= SUPPLIED DATA =
━━━━━━━━
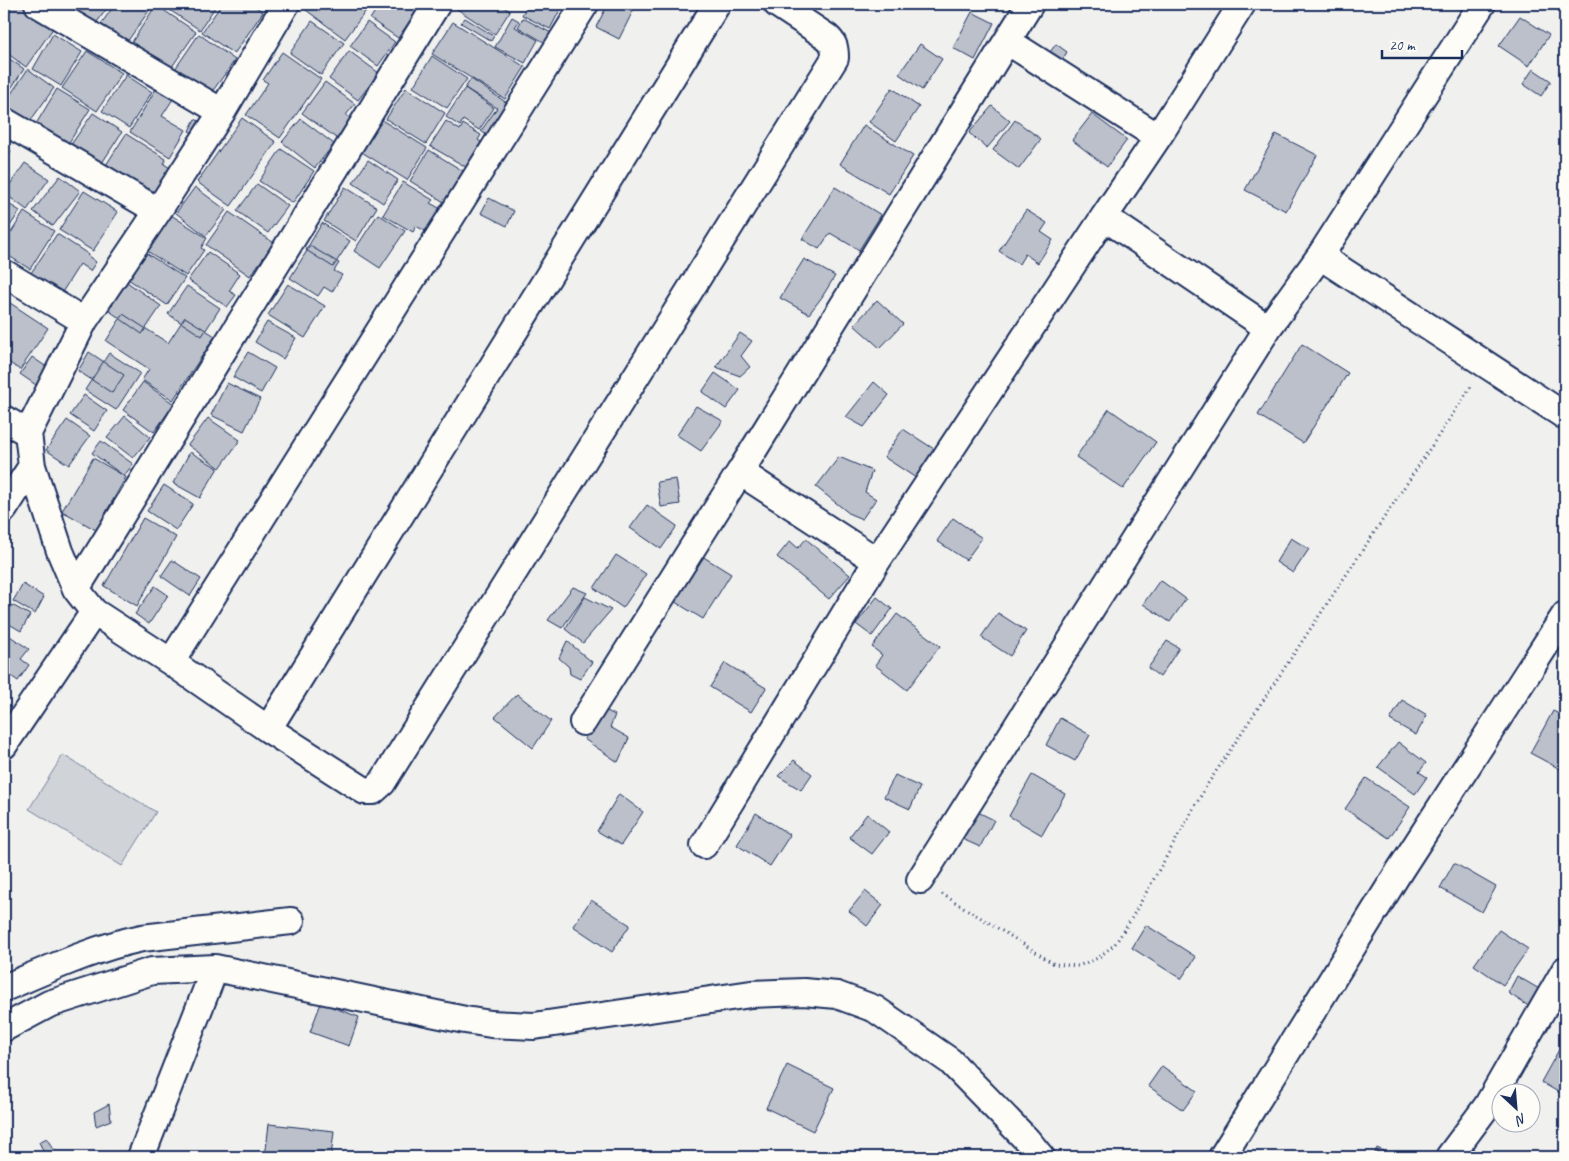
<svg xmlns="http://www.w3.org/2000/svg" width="1569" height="1161" font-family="Caveat,sans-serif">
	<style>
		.green { fill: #d0d3d8; stroke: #76819b }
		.building { fill: #bbc0ca; stroke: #1b2f5e }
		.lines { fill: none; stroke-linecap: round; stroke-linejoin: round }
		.minor-casing { stroke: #1b2f5e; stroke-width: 30 }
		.path { stroke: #1b2f5e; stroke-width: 3; stroke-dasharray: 1 4; stroke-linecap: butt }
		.minor { stroke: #fdfcf7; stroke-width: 26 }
	</style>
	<rect width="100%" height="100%" fill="#f0f0ee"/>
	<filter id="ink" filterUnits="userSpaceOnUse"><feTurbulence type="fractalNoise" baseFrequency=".02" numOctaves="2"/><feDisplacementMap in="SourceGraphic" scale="10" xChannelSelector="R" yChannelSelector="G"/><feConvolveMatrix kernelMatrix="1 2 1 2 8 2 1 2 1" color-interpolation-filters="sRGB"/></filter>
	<g filter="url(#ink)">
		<path class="green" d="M63,755L156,812L122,866L29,809Z"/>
		<path class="building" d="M4,4H21L54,27L26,67L4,51Z
			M71,4H110L95,25L69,7Z
			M115,4H151L153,5L127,42L101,24Z
			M171,4H217L200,30L168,9Z
			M222,4H252L263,12L234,54L202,32Z
			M311,4H371L345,39L306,10Z
			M380,4H422L398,38L370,19Z
			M460,4H499L510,11L495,34L457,9Z
			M528,4H558L562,6L550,29L522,15Z
			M608,4H623L634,9L619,39L596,27Z
			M156,5L196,32L169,71L130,45Z
			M972,12L994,23L975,60L953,48Z
			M1520,16L1549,35L1529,66L1499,46Z
			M512,17L519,21L515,27L538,40L525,63L495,47Z
			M465,18L494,36L491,41L461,23Z
			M523,18L555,35L549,45L518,27Z
			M312,21L344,43L321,75L290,53Z
			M367,22L395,42L378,66L350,46Z
			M453,22L525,67L505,99L432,54Z
			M53,34L82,52L61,86L33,69Z
			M199,34L235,60L209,96L173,72Z
			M920,44L942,59L922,90L899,74Z
			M1056,44L1067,52L1059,65L1047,56Z
			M87,51L122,73L97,111L62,88Z
			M349,51L379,73L358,100L329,79Z
			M282,52L321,79L280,138L246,115L268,83L263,80Z
			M4,55L24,69L4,99Z
			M432,56L467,79L447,108L413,87Z
			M28,69L54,88L28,124L4,108V104Z
			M1533,69L1551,81L1541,96L1523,84Z
			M126,75L152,92L129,128L102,111Z
			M471,79L513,107L492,139L481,131L497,108L465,88Z
			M325,82L355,104L346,115L357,123L343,143L302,113Z
			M406,88L445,113L426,144L386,119Z
			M465,88L494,108L479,130L463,120L460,126L446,117Z
			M892,88L919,107L896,141L869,122Z
			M57,89L90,109L68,144L36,124Z
			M156,89L173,99L162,116L186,130L170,157L130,132Z
			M992,106L1010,121L987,148L969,133Z
			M93,113L122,132L100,166L70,146Z
			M1092,114L1127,140L1107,167L1072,140Z
			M242,118L276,142L231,206L197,182Z
			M195,119L205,124L199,136L189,131Z
			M301,119L334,144L315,168L282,142Z
			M380,119L427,148L407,180L360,151Z
			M1015,120L1041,139L1019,169L993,150Z
			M446,121L460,130L463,124L481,135L478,140L481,142L466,167L430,146Z
			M864,125L913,156L889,194L840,164Z
			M126,134L166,159L164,164L173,170L157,194L148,188L146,191L106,165Z
			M1276,134L1317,155L1286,211L1245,190Z
			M4,146L11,151L4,161Z
			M281,149L314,171L293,203L259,181Z
			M429,150L463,171L444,202L410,181Z
			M368,160L398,180L383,203L353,183Z
			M25,163L49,179L27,210L4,193Z
			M60,176L80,191L53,226L33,211Z
			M403,182L433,200L430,203L441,209L427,232L416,226L413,232L383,215Z
			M257,184L288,206L268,233L237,211Z
			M195,187L226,210L206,236L176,213Z
			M345,187L377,207L356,241L324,221Z
			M835,187L881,215L859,250L830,233L819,249L802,239Z
			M84,191L118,212L93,251L59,230Z
			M489,198L514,211L507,226L481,213Z
			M4,201L20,211L4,235Z
			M1026,210L1047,223L1041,232L1053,240L1038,263L1025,254L1019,264L999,251Z
			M24,212L54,231L30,269L4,253V244Z
			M229,212L274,243L250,276L206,245Z
			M378,214L405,231L380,268L354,251Z
			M171,215L207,238L201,248L204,250L186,276L147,251Z
			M322,223L350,241L333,267L306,250Z
			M57,234L88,254L87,255L96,262L90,271L80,264L59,297L29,276Z
			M310,246L339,263L334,271L342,275L332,292L324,287L318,296L290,278Z
			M208,252L240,274L229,291L236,295L227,307L188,280Z
			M146,253L185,278L167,305L128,279Z
			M804,259L835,276L822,297L809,314L780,298Z
			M127,282L161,306L142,334L108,310Z
			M288,284L325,306L305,338L268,315Z
			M187,286L220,308L202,336L168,314Z
			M4,299L48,328L20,370L4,359Z
			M877,300L903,324L880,348L854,325Z
			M123,314L168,343L185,317L215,336L173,400L142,380L149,369L106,341Z
			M267,322L296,338L283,359L255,342Z
			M740,333L752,341L741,356L750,367L740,376L716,367Z
			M1302,344L1348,373L1303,443L1258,415Z
			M89,352L124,375L112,393L78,371Z
			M248,352L275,368L261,393L233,377Z
			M109,353L140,373L116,410L85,390Z
			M32,357L48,368L36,385L20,374Z
			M715,373L740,390L726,409L702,392Z
			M143,382L174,404L154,432L123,410Z
			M874,382L889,395L864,427L846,417Z
			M227,383L260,399L244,431L211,415Z
			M84,395L107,411L94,431L70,415Z
			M696,406L723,421L701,451L677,435Z
			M1109,409L1156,442L1123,489L1076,457Z
			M125,416L150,437L133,458L107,438Z
			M208,418L240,440L220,468L188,445Z
			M67,420L90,436L69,465L46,450Z
			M903,429L934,449L916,478L884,457Z
			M101,441L133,464L124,476L92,453Z
			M190,452L218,468L200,498L173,483Z
			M839,457L872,471L865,492L876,499L862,519L850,514L816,487Z
			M93,458L126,477L96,530L62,511Z
			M676,479L680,504L661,507L657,482Z
			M164,485L193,504L176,530L147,511Z
			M647,505L677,526L661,549L630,528Z
			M143,518L176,537L137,606L104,586Z
			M953,518L982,538L966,560L937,541Z
			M1291,538L1309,549L1293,573L1276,562Z
			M806,539L850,575L829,599L777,557L790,541L798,548Z
			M694,551L731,574L703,619L667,597Z
			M616,555L646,574L623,608L594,588Z
			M172,560L201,579L190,596L161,576Z
			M1160,580L1186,599L1170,622L1143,604Z
			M23,584L44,597L35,614L13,601Z
			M155,586L168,595L149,624L135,614Z
			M573,587L587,593L562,628L548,620Z
			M585,597L611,610L583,643L565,629Z
			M877,597L892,609L872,636L856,624Z
			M12,605L30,615L21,631L4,621V618Z
			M998,613L1026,631L1010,656L981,637Z
			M897,614L940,646L907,690L875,665L882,655L872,647Z
			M4,632L29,649L21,659L29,665L18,681L4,671Z
			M567,641L592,662L580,679L570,674L569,667L559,658Z
			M1167,641L1179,648L1160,677L1148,668Z
			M725,663L766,688L751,712L710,687Z
			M517,694L551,721L533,748L495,717Z
			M1402,700L1427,715L1416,735L1390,720Z
			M605,710L615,715L610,727L629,738L618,762L584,739Z
			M1553,711L1565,717V760L1560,769L1530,753Z
			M1060,718L1090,735L1075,761L1046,745Z
			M1398,742L1426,763L1419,772L1427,777L1415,794L1378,767Z
			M794,760L812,774L801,790L778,776Z
			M895,775L920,787L910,809L884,797Z
			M1032,775L1065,794L1042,835L1009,816Z
			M1366,778L1410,807L1389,838L1345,809Z
			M619,794L643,812L621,845L597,831Z
			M974,810L994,820L980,847L960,838Z
			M756,813L790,835L770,866L737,845Z
			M867,814L889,832L872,854L849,837Z
			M1454,863L1496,887L1482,912L1440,888Z
			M865,891L883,905L867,926L849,911Z
			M591,900L630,925L612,952L573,926Z
			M1146,925L1196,957L1181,979L1132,948Z
			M1499,930L1528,949L1503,985L1474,965Z
			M1517,976L1541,990L1530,1007L1508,993Z
			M321,1003L359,1017L349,1046L310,1032Z
			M1561,1046L1565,1048V1096L1541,1082Z
			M787,1065L834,1088L813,1131L766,1108Z
			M1162,1066L1197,1091L1183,1110L1148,1086Z
			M109,1104L111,1120L96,1126L94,1112Z
			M269,1124L334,1131L331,1157H265Z
			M47,1138L52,1148L56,1150L45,1155L39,1142Z
			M1377,1148L1396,1157H1373Z"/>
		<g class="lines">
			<defs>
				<path id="minor" d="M38,4L222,112
					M437,4L76,589L94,612L171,662L268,729L365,791H373L382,783L835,58C835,48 834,43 827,37L777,4
					M1030,4L1007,41L1158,137
					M1482,4L1320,256L1565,416
					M4,121L158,211
					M1104,217L1158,137L1242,4
					M4,273L84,321
					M4,419L28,433
					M32,466L28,433L84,321L158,211L222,112L286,4
					M4,509L32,466L60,551L76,589
					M877,561L740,472L1007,41
					M171,662L585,4
					M583,722L740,472
					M268,729L717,4
					M4,745L94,612
					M704,845L877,561L1104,217L1268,328
					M920,880L1268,328L1320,256
					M4,988C49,969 94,948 142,938L291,921
					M4,1028L49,1004L152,971L215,968L465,1020L491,1024L534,1026L751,994L804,992L837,995L875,1009L950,1061L1027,1140L1041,1157
					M141,1157L215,968
					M1222,1157L1400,870L1565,615
					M1449,1157L1487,1106L1565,970"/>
			</defs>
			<use href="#minor" class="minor-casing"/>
			<path class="path" d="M942,894L1025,945L1054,964L1078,966L1098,958L1115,944L1130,921L1207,785L1472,385"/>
			<use href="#minor" class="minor"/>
		</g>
	</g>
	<rect width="1569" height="1161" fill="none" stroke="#fdfcf7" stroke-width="20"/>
	<rect x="10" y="10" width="1549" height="1141" fill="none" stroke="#1b2f5e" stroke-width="2" filter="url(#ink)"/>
	<g transform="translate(1516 1108) rotate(154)"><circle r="24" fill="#fdfcf7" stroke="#a3aaba"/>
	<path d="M0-4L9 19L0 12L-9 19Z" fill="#1b2f5e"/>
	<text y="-8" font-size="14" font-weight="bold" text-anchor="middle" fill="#1b2f5e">N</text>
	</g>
	<path d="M1382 50v8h80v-8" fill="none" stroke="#1b2f5e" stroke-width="2.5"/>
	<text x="1389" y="50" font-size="15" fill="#1b2f5e" stroke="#fdfcf7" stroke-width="4" paint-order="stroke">20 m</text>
</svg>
━━━━━━━━
= WHAT TO PRODUCE =
Please find each line in the records above that holds the word "linecap", and copy it.

= REPLY TO THE EXERCISE =
		.lines { fill: none; stroke-linecap: round; stroke-linejoin: round }
		.path { stroke: #1b2f5e; stroke-width: 3; stroke-dasharray: 1 4; stroke-linecap: butt }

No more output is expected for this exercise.